■ The problem ■
Restrict the output to the lines below starting at the one that contains "light fixture: none" and ending at the one that contains "dish towel: present [145,131,227,157]", and restate them word for word, both ends included.

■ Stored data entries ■
* * * *

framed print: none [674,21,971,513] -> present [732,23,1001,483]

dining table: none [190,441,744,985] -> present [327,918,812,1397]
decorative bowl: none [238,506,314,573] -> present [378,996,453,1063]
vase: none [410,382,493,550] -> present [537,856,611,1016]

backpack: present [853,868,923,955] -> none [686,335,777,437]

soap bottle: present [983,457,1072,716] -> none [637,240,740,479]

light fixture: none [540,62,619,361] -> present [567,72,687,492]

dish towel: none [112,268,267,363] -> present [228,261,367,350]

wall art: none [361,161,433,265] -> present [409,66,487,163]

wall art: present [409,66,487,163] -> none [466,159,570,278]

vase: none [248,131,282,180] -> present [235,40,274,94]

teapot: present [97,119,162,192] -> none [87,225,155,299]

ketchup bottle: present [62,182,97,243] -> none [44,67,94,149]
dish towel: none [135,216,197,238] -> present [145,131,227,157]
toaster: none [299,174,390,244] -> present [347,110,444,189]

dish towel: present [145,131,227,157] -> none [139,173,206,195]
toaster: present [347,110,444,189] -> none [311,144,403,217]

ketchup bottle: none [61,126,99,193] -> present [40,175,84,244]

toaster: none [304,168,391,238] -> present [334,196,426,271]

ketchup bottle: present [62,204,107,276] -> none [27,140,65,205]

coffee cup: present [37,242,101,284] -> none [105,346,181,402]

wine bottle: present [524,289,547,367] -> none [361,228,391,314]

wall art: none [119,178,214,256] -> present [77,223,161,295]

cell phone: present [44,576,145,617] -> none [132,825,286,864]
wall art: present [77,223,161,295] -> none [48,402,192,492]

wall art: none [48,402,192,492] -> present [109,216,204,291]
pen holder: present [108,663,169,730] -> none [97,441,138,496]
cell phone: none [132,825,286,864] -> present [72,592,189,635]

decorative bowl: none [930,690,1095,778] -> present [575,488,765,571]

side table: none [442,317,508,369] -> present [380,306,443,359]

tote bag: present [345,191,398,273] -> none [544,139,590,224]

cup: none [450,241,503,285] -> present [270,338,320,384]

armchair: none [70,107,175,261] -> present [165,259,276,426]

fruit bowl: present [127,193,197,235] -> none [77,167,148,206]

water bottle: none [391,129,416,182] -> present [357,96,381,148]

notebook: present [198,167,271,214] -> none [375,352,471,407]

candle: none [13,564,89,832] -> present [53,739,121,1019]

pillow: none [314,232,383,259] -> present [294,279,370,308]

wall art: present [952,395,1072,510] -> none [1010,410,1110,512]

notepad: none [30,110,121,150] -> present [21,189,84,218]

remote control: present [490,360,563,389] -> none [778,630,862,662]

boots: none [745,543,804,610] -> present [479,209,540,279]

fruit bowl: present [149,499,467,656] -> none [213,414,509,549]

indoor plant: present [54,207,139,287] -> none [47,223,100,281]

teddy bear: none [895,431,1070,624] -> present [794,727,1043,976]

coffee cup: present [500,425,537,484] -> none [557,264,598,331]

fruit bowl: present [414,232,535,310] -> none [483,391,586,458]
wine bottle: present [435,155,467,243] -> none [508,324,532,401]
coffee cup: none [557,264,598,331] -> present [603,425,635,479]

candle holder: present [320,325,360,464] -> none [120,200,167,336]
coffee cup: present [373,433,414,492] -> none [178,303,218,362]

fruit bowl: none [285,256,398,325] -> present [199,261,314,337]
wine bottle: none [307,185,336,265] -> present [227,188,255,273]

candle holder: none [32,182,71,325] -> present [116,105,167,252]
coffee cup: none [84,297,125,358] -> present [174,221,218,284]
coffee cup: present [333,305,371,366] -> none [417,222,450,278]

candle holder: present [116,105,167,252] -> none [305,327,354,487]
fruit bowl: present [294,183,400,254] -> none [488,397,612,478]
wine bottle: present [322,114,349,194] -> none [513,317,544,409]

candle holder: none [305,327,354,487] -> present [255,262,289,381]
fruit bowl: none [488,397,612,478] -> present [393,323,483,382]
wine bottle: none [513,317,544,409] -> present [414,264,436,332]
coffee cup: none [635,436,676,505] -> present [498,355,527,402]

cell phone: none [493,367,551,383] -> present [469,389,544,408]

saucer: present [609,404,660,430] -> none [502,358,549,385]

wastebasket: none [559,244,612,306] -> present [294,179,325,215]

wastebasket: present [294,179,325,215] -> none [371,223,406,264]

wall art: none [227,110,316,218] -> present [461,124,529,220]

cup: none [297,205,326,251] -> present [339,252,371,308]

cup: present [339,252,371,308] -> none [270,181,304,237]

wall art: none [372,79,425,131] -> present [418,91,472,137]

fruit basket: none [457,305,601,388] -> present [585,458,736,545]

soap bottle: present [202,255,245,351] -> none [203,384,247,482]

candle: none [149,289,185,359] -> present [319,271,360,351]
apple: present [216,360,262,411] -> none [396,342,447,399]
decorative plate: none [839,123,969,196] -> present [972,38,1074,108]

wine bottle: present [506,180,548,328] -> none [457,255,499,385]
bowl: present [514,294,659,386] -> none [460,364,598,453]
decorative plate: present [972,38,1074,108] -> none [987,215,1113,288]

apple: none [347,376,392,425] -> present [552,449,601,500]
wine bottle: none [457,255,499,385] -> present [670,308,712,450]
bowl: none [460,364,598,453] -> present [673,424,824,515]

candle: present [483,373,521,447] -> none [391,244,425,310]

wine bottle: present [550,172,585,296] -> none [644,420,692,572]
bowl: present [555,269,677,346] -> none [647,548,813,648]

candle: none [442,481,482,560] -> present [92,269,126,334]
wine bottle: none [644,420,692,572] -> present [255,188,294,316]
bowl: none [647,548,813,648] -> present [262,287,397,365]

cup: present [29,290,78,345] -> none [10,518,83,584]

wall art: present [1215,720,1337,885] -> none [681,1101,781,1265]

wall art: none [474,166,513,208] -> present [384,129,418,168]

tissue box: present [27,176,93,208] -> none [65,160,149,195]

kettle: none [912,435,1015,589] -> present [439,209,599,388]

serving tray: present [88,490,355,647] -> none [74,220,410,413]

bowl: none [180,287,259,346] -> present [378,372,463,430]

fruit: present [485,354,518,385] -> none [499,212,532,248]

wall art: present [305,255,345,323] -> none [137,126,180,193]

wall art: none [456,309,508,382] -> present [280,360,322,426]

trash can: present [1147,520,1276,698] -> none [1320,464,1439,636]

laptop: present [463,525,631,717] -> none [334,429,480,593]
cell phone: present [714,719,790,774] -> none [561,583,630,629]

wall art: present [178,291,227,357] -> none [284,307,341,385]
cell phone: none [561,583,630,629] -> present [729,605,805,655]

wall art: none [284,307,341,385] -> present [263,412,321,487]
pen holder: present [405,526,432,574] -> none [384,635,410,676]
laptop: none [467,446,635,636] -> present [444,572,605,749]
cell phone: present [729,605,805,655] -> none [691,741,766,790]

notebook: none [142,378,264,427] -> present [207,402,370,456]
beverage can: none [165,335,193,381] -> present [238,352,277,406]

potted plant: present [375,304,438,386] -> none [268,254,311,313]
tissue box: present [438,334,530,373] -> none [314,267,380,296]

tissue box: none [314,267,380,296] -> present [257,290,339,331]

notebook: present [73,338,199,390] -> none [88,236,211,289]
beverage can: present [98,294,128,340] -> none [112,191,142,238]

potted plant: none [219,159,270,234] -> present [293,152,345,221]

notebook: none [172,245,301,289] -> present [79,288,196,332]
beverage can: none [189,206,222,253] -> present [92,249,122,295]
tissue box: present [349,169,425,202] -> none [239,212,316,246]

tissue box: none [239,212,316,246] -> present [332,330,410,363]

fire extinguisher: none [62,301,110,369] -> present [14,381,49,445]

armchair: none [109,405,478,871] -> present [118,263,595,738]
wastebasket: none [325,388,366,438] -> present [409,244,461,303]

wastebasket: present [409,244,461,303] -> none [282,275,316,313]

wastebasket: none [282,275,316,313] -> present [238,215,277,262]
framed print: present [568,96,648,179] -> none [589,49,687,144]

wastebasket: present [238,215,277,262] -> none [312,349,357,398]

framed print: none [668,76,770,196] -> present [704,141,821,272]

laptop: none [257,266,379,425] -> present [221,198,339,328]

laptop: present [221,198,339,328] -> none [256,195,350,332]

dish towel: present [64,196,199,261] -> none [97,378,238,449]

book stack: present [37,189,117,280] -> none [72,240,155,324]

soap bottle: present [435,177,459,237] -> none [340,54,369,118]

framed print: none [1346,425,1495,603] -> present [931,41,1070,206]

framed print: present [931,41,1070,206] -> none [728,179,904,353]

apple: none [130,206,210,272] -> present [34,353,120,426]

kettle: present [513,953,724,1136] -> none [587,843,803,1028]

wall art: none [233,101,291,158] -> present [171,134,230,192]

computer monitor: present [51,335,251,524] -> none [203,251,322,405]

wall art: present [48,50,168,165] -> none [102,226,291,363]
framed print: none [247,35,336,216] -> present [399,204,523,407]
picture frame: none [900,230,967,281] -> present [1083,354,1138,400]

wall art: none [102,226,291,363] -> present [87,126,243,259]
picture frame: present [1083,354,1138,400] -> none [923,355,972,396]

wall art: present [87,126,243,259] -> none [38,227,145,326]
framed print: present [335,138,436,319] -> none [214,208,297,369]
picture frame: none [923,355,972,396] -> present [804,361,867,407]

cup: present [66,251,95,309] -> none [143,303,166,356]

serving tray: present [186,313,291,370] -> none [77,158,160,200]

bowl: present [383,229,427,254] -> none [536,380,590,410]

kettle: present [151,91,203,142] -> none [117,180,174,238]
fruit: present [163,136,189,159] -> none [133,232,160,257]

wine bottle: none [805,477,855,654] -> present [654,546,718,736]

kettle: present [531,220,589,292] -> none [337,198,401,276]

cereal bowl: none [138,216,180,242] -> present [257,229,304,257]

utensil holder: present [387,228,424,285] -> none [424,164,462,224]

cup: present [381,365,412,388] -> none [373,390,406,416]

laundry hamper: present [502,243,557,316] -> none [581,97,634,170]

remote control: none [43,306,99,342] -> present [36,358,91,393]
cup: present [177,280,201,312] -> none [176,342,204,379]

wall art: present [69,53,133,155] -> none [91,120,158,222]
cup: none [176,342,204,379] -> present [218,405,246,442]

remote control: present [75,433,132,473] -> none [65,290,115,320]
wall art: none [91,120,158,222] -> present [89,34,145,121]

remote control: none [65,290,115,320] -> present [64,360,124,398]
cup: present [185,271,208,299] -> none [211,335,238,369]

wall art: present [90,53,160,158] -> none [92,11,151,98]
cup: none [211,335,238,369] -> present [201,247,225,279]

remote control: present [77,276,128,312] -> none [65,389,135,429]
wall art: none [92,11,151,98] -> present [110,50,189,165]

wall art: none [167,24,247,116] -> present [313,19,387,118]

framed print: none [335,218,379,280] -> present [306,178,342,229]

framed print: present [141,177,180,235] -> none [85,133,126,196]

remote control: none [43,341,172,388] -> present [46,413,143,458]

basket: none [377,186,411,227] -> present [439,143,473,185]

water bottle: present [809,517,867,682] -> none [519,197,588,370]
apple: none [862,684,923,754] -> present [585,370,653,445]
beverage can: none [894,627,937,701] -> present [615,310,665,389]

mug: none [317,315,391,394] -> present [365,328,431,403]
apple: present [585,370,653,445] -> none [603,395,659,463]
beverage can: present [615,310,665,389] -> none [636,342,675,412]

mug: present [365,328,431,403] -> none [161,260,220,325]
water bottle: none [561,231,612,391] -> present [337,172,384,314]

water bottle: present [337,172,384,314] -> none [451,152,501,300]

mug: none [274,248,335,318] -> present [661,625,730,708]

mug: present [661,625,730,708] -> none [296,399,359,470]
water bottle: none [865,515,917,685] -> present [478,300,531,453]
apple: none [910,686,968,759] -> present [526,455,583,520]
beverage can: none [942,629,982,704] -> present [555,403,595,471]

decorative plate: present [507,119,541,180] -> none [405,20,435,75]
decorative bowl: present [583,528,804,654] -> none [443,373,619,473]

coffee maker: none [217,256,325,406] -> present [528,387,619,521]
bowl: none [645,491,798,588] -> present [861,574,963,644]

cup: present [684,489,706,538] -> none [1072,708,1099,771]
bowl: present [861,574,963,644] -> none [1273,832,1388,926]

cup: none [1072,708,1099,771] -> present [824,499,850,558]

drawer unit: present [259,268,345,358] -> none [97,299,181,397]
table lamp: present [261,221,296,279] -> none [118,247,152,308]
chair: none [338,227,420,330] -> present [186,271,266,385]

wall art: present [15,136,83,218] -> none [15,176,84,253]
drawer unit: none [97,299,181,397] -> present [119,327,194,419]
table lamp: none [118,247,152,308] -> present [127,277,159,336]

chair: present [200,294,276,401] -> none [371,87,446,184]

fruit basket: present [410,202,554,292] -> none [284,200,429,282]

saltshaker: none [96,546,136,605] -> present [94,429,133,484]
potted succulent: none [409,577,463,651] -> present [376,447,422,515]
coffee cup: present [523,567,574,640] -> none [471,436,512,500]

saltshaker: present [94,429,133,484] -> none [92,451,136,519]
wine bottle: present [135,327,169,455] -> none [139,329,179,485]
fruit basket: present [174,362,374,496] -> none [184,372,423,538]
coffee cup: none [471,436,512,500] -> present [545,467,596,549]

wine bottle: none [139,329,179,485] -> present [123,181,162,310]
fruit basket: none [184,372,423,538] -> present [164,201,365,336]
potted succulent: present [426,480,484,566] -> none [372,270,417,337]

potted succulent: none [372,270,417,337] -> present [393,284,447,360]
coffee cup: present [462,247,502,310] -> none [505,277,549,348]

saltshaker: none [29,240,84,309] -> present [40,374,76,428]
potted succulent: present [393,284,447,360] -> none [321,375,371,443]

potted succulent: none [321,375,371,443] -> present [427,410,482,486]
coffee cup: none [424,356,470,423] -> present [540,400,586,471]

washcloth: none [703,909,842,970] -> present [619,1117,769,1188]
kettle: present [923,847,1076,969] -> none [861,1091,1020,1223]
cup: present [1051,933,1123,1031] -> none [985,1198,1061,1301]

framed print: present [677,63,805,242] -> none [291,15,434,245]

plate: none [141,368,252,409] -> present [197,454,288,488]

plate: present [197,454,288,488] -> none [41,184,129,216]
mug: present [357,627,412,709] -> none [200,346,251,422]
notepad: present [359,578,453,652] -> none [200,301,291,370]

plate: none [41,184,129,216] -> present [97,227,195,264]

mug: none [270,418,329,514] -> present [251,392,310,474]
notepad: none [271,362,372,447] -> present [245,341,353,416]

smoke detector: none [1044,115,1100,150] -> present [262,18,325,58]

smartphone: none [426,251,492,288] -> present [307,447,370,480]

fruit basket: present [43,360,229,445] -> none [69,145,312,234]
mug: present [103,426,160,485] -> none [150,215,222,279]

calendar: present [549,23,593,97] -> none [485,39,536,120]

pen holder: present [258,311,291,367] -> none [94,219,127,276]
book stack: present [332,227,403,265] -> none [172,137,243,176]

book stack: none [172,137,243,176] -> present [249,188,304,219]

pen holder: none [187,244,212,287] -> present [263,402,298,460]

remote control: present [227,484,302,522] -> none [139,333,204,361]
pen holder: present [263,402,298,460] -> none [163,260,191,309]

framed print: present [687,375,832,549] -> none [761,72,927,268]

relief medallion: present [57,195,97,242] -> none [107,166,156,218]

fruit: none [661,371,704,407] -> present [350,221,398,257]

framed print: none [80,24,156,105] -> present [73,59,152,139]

* * * *

■ Written answer ■
light fixture: none [540,62,619,361] -> present [567,72,687,492]

dish towel: none [112,268,267,363] -> present [228,261,367,350]

wall art: none [361,161,433,265] -> present [409,66,487,163]

wall art: present [409,66,487,163] -> none [466,159,570,278]

vase: none [248,131,282,180] -> present [235,40,274,94]

teapot: present [97,119,162,192] -> none [87,225,155,299]

ketchup bottle: present [62,182,97,243] -> none [44,67,94,149]
dish towel: none [135,216,197,238] -> present [145,131,227,157]
toaster: none [299,174,390,244] -> present [347,110,444,189]

dish towel: present [145,131,227,157] -> none [139,173,206,195]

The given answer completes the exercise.